#### [USING THE INFORMATION]
A. From the forum post about computing higher derivatives with deriv, quote the passage starting at "Things look better" and ending at "x * .expr2^-0.5))".
B. In the forum post about computing higher derivatives with deriv, what must be done besides using the formula interface?
C. Continue the forum post about computing higher derivatives with deriv, starting from the point where it stops.

#### [SUPPLIED TEXT]
[R] higher derivatives using deriv

(Ted Harding) Ted.Harding at wlandres.net
Tue Jan 3 11:46:47 CET 2012


See in-line below.

On 03-Jan-2012 alexander16 wrote:
> Dear everyone,
> the following is obviously used to compute the nth derivative,
> which seems to work
> (deriv(sqrt(1 - x^2),x,n))

Well, it doesn't seem to work for me! In fact:

  n <- 2
  (deriv(sqrt(1 - x^2),x,n))
  # Error in deriv(sqrt(1 - x^2), x, n) : object 'x' not found

Are you sure it works for you? Example with output?

Things look better if you use, say, the "formula" interface,
but you must also quote the "x":

  n <- 2
  (deriv(~ sqrt(1 - x^2),"x",n))
  # expression({
  #     .expr2 <- 1 - x^2
  #     .value <- sqrt(.expr2)
  #     .grad <- array(0, c(length(.value), 1L), list(NULL, c("x")))
  #     .grad[, "x"] <- -(0.5 * (2 * x * .expr2^-0.5))

#### [DATA EXTRACT]

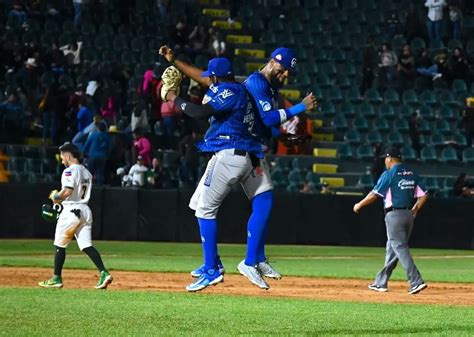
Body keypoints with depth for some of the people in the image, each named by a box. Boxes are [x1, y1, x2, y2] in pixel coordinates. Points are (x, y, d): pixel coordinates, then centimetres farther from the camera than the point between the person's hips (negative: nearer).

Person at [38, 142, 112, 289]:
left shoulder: (69, 171, -11)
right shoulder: (86, 172, 15)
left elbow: (68, 191, -22)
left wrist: (56, 197, -3)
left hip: (71, 211, -8)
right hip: (85, 210, 8)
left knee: (59, 245, 6)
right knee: (86, 245, 3)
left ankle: (56, 278, 11)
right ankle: (103, 273, -14)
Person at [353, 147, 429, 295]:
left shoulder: (389, 174, -9)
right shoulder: (412, 174, 10)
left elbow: (374, 195, -9)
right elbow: (423, 195, 9)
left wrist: (359, 205, 4)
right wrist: (414, 210, 19)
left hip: (394, 215, -7)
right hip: (409, 215, 7)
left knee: (400, 248, -9)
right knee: (392, 249, 15)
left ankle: (416, 281, -20)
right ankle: (381, 282, 21)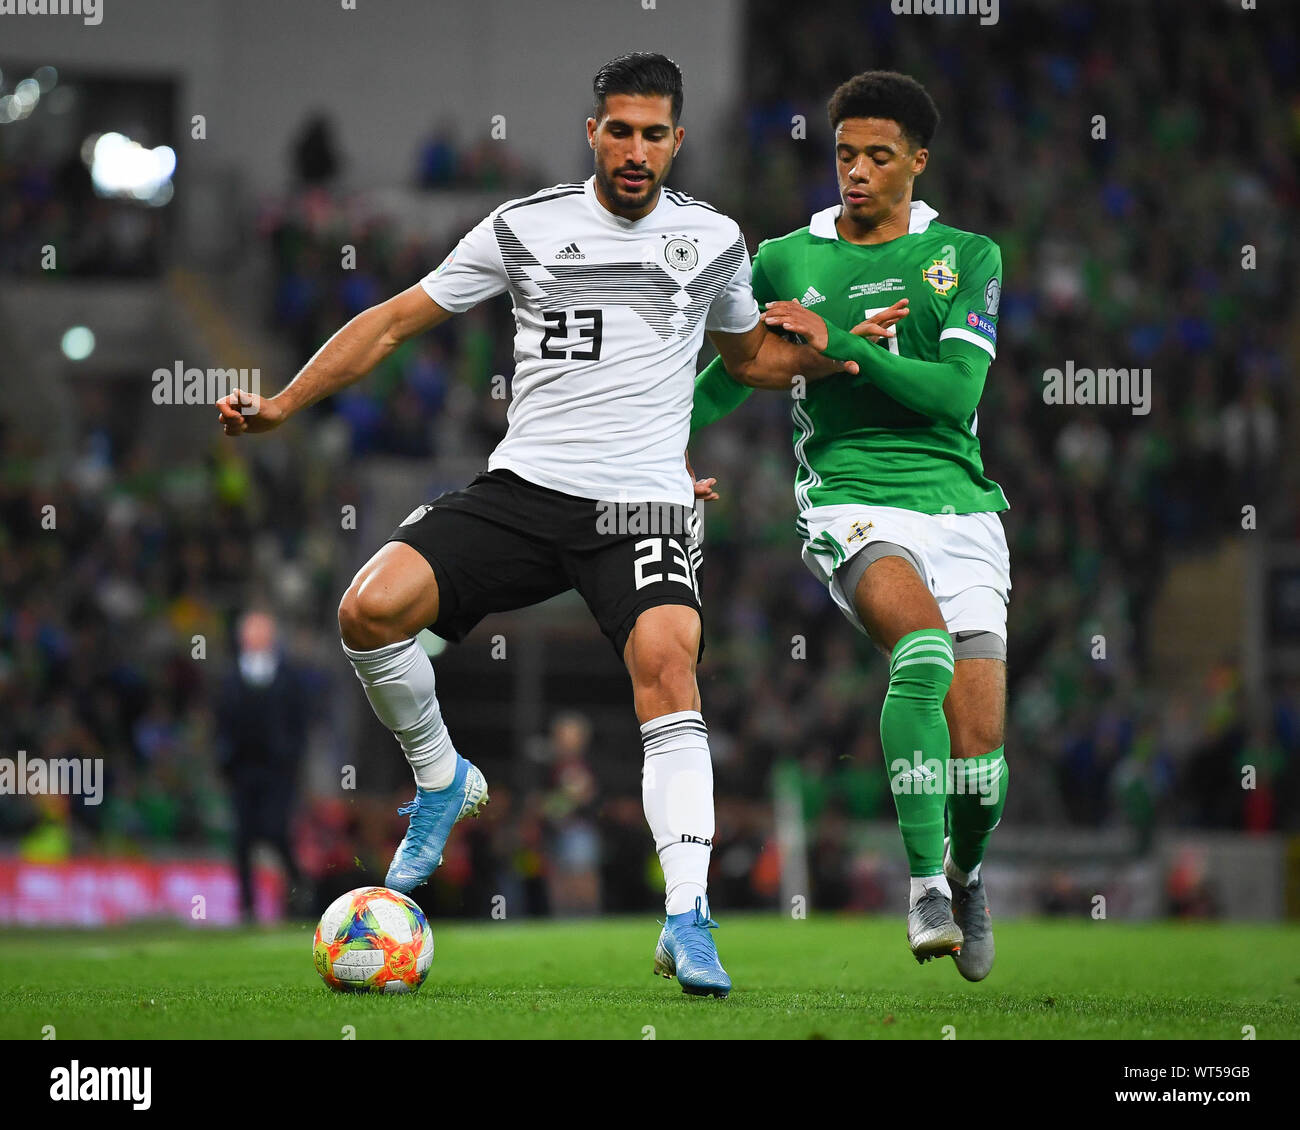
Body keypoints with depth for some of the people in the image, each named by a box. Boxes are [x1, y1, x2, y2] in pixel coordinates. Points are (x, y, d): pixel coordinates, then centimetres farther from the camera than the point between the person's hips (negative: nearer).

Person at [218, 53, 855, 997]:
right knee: (370, 608, -20)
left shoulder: (712, 239, 10)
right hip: (523, 489, 1)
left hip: (644, 503, -1)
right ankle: (443, 780, 7)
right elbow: (397, 322, 11)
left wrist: (842, 353, 7)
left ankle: (688, 917, -31)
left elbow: (752, 354, 28)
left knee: (667, 667, -28)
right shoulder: (525, 229, 6)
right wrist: (282, 405, 5)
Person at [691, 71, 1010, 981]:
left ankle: (966, 869, 30)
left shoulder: (967, 256, 10)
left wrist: (839, 344, -10)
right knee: (923, 642, -35)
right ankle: (925, 882, -29)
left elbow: (956, 393, -3)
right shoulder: (785, 262, 11)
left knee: (977, 754, -6)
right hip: (850, 499, -1)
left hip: (961, 505, 1)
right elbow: (723, 383, 20)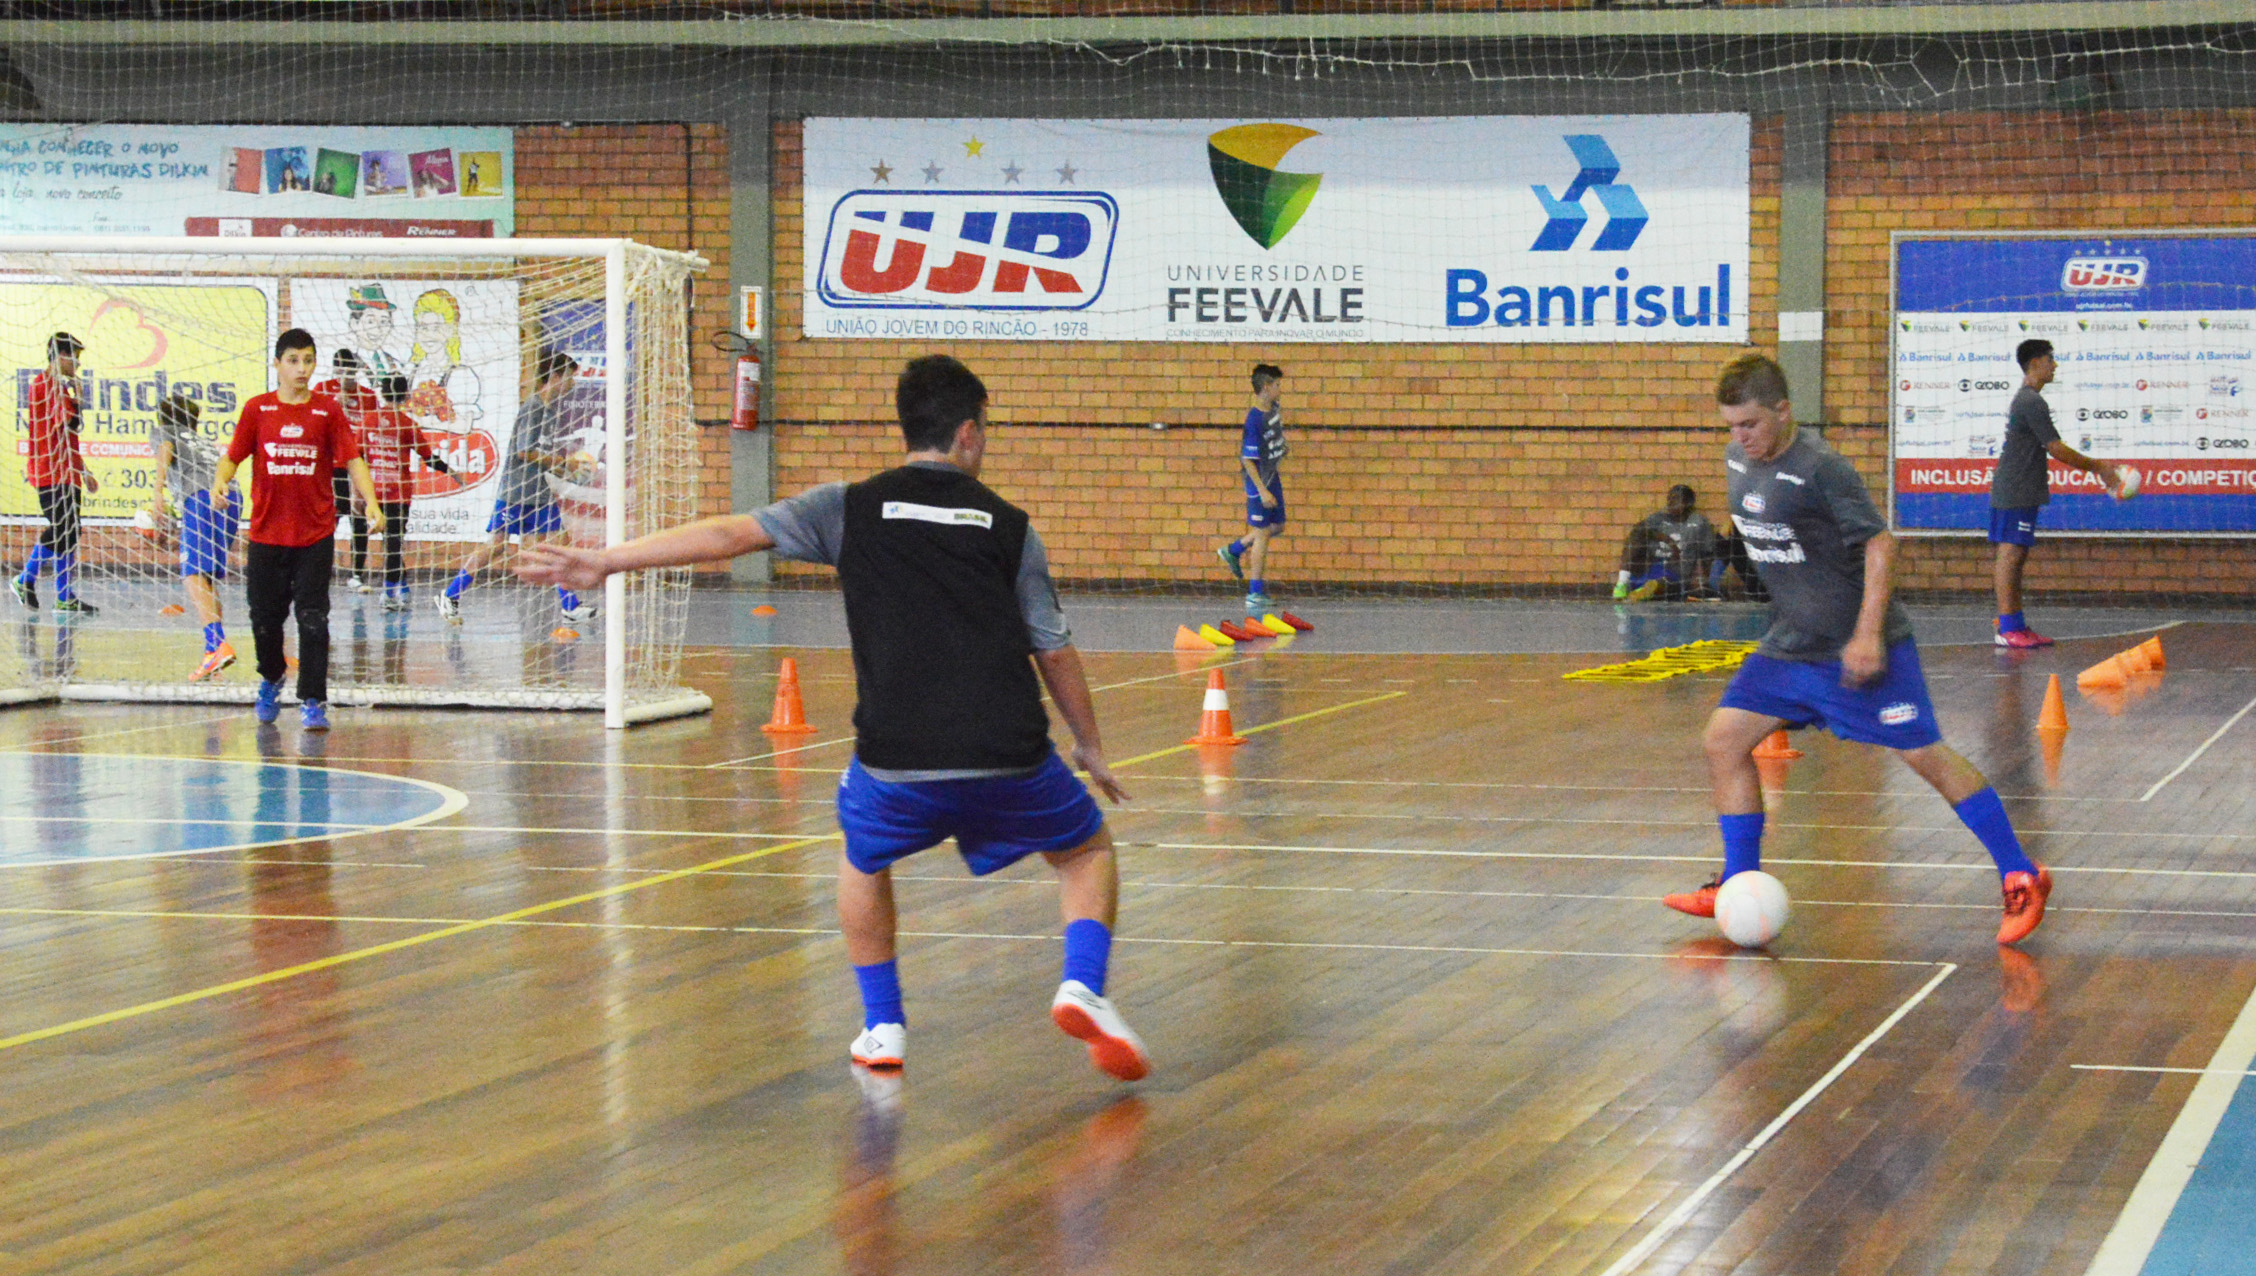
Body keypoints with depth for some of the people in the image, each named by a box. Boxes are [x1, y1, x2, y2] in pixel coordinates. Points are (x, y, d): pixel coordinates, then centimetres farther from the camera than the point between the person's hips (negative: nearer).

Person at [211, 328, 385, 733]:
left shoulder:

#### [RESULTS IN ORDER]
A.
Things look better if you use, say, the "formula" interface,
but you must also quote the "x":

  n <- 2
  (deriv(~ sqrt(1 - x^2),"x",n))
  # expression({
  #     .expr2 <- 1 - x^2
  #     .value <- sqrt(.expr2)
  #     .grad <- array(0, c(length(.value), 1L), list(NULL, c("x")))
  #     .grad[, "x"] <- -(0.5 * (2 * x * .expr2^-0.5))

B. The "x" must be quoted.

C.
  #     attr(.value, "gradient") <- .grad
  #     .value

And you can see that .grad[,"x"] has been assigned the espression
  -(0.5 * (2 * x * .expr2^-0.5))
but that is only the first derivative, not the second.
Note that quoting "x" in your first form doesn't work either:

    n <- 2
    (deriv(sqrt(1 - x^2),"x",n))
  # Error in deriv(sqrt(1 - x^2), "x", n) : object 'x' not found

> However, before using this, I wanted to make sure it does what
> I think it does but can't figure it out when reading the ?deriv
> info or any other documentation on  deriv for that matter:
> 
> deriv(expr, namevec, function.arg = NULL, tag = ".expr",
> hessian = FALSE, ...)
> This doesn't seem to include an "order of derivative" argument,
> in fact, in the examples section, it is outlined, how one can
> build a higher deriv. function oneself...
> 
> Any hints are much appreciated!
> alex

There is no "order of derivative" argument available. As a more
transparent test, using the function x^10 :

  deriv(~ x^10,"x")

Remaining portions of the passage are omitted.